The Commander went halfway into his defensive crouch again. The mechanism that turned his voice into too-perfect Latin wouldn’t let squealing fright through into the tones. “Then you must storm the fortress at once! The Guild will not tolerate failure!”

Meaning your ass is in a sling if we lose, Vibulenus thought. Of course, the legion’s ass was in the same unpleasant situation, and in a far more literal sense. He looked up the steep turf of the earthwork, at the great logs of the fort, at the locals prancing and yelling on the bulwarks.

“Your Worship!” he barked, in a tone that contained all he could put into it of servile enthusiasm. “Under your leadership, we Romans will now show you that the Guild’s confidence in us is not misplaced!”

The Commander blinked, and let his rubbery pinkish lips cover the multiple-saw layers of his teeth. “You have a plan?”

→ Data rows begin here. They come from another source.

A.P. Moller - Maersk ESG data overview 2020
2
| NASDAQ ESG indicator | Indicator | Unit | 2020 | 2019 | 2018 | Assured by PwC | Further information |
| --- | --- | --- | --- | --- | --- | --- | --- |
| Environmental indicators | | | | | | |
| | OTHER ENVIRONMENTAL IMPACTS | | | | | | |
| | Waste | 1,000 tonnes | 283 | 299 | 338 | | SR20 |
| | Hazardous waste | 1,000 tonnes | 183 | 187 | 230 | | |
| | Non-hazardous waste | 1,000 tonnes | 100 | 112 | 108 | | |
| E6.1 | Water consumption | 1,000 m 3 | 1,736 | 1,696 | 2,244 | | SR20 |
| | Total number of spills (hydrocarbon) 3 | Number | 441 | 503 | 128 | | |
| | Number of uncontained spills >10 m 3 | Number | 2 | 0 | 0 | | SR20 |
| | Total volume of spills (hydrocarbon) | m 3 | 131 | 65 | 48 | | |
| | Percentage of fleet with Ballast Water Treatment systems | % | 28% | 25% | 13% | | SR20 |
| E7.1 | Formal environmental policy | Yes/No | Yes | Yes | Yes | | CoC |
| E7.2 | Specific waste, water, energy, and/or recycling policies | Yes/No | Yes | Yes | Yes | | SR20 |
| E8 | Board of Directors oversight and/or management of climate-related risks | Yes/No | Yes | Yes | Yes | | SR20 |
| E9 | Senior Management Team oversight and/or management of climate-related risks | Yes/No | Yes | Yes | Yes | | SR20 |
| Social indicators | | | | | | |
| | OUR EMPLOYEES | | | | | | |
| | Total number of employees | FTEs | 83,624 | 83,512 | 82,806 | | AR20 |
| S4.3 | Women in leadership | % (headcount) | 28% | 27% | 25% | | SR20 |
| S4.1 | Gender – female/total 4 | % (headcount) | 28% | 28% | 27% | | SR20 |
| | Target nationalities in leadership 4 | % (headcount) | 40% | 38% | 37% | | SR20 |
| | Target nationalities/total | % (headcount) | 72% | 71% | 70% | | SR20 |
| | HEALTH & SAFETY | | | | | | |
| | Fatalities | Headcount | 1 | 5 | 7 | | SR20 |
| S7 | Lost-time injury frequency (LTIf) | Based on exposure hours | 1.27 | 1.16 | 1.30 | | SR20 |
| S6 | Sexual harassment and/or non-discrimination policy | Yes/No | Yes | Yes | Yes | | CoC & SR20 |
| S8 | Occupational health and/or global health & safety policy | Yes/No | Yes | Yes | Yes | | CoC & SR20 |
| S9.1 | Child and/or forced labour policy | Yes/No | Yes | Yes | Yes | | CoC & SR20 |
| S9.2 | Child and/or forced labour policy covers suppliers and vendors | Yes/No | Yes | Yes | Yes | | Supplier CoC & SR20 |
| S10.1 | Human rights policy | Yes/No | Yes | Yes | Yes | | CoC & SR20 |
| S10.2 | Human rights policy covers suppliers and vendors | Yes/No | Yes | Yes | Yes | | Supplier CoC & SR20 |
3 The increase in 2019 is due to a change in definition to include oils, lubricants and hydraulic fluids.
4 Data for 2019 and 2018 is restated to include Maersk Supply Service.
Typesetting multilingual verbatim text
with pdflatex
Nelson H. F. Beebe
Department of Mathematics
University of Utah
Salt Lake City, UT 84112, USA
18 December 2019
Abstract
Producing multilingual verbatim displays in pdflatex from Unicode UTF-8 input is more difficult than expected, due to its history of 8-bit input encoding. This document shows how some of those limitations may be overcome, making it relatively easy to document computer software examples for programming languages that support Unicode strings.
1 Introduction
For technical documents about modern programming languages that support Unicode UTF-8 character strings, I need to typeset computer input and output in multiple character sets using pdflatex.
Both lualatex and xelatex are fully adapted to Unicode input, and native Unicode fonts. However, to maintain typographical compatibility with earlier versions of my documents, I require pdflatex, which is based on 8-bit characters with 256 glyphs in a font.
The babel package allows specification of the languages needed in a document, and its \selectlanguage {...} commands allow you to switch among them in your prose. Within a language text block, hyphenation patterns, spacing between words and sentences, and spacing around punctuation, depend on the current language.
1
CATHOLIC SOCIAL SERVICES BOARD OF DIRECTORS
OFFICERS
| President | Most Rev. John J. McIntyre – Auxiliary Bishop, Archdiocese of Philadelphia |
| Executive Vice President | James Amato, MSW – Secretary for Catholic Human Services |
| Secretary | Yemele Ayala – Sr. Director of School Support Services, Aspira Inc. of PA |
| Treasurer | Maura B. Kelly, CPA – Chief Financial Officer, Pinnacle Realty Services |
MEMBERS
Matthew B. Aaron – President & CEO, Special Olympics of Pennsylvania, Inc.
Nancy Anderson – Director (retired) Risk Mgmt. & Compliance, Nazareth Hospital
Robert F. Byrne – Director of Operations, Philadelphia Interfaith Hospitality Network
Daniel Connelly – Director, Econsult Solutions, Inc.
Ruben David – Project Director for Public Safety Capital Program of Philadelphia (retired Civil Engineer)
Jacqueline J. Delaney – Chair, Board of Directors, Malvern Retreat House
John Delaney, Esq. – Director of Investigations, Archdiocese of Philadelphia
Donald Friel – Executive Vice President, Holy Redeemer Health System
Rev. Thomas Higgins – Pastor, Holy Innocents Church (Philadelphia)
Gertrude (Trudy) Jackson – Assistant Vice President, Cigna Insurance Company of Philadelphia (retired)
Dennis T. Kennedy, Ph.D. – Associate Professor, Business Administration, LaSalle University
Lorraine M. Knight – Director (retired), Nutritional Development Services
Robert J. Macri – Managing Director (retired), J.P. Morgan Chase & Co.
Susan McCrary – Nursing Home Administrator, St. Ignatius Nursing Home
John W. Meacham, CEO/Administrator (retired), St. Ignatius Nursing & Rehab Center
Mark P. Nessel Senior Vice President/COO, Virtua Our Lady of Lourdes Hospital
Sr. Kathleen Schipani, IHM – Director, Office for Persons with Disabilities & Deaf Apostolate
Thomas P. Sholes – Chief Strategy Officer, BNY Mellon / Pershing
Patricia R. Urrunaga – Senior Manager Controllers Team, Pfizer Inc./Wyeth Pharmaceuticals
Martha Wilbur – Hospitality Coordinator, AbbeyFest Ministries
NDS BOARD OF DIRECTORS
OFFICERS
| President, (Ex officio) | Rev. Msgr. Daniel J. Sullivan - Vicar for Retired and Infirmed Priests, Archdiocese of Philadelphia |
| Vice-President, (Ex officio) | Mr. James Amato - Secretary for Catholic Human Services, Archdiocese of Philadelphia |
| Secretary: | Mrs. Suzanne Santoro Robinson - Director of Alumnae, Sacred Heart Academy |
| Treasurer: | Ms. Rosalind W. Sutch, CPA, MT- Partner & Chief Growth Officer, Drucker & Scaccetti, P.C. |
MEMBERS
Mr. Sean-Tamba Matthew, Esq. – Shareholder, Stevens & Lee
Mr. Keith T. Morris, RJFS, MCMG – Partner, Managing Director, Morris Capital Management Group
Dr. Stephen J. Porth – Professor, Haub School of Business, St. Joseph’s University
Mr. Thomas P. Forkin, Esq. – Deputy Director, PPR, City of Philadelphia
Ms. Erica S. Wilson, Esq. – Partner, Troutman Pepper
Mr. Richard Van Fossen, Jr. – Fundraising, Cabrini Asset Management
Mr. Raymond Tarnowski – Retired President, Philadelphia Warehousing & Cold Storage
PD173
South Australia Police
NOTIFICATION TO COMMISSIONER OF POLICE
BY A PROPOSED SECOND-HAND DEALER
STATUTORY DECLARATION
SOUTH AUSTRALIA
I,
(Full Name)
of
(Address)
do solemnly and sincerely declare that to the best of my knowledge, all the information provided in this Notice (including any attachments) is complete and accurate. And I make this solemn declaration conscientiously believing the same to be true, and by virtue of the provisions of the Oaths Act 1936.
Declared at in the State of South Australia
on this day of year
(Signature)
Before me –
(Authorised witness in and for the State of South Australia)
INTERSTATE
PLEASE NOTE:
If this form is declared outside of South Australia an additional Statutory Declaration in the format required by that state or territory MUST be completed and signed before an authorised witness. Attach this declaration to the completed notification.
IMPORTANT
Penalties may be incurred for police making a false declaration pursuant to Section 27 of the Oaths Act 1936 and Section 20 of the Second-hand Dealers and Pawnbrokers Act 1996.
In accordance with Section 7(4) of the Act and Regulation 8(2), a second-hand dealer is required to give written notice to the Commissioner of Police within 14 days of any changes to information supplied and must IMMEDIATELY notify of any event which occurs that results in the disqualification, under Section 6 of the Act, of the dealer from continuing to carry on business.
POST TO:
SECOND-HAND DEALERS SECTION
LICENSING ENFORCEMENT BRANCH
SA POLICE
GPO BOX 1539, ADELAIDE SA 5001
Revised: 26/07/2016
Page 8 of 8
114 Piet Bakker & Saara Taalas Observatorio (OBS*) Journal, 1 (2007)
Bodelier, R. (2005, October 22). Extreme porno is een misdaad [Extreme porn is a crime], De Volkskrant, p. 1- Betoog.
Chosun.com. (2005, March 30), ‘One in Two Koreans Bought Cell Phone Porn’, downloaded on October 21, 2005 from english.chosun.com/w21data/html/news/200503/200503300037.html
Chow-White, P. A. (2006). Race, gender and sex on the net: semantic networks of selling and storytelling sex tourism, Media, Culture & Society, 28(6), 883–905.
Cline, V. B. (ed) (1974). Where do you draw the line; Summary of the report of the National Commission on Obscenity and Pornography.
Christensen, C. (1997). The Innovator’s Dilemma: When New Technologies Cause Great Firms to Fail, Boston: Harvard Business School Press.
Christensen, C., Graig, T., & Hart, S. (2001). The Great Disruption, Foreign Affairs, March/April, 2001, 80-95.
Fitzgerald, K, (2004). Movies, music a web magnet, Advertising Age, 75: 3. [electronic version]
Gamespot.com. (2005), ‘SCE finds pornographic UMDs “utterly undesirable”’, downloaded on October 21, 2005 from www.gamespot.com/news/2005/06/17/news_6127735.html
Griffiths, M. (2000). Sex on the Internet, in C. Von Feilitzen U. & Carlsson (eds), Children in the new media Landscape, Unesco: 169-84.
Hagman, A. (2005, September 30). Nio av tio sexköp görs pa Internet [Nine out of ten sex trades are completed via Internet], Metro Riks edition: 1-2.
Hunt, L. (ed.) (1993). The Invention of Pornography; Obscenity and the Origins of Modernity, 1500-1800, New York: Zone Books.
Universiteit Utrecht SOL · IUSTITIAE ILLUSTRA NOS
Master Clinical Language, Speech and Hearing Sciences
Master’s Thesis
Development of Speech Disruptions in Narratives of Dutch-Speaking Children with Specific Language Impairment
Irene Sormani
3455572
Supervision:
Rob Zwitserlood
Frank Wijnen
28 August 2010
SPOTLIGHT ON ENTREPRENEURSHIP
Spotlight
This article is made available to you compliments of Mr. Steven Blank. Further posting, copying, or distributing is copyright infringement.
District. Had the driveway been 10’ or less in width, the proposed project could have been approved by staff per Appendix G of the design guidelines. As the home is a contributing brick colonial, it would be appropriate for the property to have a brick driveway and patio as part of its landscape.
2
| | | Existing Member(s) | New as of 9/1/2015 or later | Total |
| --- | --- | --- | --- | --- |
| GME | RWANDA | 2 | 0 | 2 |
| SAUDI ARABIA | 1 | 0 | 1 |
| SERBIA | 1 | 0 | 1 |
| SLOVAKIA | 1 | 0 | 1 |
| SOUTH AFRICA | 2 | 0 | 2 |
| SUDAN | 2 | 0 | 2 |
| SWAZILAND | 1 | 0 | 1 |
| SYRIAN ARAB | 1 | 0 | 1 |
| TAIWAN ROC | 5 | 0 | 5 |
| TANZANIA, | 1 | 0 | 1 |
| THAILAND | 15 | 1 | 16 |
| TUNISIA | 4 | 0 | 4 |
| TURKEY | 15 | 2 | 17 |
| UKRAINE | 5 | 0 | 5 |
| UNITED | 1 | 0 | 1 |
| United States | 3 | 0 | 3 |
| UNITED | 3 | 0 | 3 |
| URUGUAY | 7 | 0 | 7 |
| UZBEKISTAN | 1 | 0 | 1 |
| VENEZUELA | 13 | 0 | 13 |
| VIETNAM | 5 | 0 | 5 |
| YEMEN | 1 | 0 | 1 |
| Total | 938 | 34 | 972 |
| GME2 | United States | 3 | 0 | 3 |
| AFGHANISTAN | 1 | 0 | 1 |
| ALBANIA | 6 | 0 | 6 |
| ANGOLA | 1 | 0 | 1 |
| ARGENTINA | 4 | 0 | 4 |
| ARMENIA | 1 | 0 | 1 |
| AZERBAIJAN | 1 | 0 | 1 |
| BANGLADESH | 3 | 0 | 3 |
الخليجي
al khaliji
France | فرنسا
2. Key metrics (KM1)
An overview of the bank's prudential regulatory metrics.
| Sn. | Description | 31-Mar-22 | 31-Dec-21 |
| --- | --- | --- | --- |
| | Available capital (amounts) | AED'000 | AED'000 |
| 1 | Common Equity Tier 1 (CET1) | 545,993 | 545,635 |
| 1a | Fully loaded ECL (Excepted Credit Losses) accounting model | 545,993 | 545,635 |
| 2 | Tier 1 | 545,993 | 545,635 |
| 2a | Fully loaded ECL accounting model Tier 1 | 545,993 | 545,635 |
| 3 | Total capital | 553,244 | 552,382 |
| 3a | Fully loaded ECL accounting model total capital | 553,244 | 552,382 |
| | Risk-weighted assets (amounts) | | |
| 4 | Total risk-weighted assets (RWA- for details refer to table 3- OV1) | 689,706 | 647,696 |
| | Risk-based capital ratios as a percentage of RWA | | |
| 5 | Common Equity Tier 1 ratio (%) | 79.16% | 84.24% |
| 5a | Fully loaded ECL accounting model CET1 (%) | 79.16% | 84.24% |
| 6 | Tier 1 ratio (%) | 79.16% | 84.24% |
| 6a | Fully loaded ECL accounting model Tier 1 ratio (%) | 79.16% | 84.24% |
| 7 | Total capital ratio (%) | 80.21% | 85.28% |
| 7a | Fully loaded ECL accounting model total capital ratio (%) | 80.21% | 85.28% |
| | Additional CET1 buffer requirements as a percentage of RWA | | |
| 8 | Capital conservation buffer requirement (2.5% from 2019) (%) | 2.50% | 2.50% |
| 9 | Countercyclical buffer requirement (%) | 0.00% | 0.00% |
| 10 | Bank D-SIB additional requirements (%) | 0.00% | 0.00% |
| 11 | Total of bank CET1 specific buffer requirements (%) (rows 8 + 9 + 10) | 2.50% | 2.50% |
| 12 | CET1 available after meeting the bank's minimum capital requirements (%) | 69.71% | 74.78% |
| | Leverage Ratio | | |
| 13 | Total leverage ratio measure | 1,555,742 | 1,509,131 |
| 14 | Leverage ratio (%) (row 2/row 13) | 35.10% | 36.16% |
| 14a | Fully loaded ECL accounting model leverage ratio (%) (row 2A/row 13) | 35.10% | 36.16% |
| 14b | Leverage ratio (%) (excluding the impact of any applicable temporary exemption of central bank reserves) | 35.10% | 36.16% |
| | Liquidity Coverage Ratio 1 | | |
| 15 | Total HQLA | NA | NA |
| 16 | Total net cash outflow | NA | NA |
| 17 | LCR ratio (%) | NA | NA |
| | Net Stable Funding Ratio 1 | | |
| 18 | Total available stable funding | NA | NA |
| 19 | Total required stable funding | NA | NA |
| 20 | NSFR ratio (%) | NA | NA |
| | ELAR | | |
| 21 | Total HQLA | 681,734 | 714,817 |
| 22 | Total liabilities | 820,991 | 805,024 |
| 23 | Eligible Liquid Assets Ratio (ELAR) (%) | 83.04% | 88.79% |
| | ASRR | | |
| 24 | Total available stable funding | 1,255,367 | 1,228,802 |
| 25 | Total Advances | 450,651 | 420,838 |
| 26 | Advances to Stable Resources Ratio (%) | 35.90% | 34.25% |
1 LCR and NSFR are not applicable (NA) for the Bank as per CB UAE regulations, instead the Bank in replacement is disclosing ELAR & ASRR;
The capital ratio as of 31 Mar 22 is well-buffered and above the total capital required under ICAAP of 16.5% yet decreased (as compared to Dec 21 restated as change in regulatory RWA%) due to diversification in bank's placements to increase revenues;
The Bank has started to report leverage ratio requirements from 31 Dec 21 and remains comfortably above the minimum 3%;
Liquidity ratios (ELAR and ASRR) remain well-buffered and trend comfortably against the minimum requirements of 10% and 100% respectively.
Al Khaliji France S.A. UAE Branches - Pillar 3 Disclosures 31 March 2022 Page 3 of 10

“Sir, I do,” Vibulenus said. He poured strength into his voice, as he might into a wavering rank. There was none of the concern he’d have felt for men in that situation, but he had to do it nonetheless—the blue-suited figure before him could order his men, his men, into a suicidal frontal attack. If he thought that would secure his position with the Guild, he’d do it in a moment. “My plan is—”

He went into details. The Commander raised a hand. “Surely there isn’t time for all that?” he said.

Vibulenus exchanged a brief glance with the senior centurion, saw an imperceptible nod. “Your Worship, until now we’ve been assuming we had plenty of time. Now we’ll show you what Romans can do in a hurry.”

* * *

“Think they’ll come, sir?” Clodius Afer said quietly.

The ground in front of the outward-facing line of fortifications looked as if giant moles had been gnawing and chewing their way through it. There hadn’t been time for neatness, and there wasn’t a man in the legion or its impressed labor force that didn’t have blisters even on hands calloused to the texture of rawhide. But the fortifications that fenced out the rebels’ relief force were now complete, as complete as those that faced inward towards the native citadel. Light came from the towers that studded the Romans’ walls, the light of something like pine burning in big metal baskets . . . and from three moons, two of them far too large. Vibulenus looked over his shoulder. The lights on the inner wall would show the bodies of the natives who’d tried to sally . . . and the skeletal forms of the civilians they’d driven out of their lines, to save their remaining food stores for the warriors. The Commander had ordered that any who approached the Roman works were to be killed.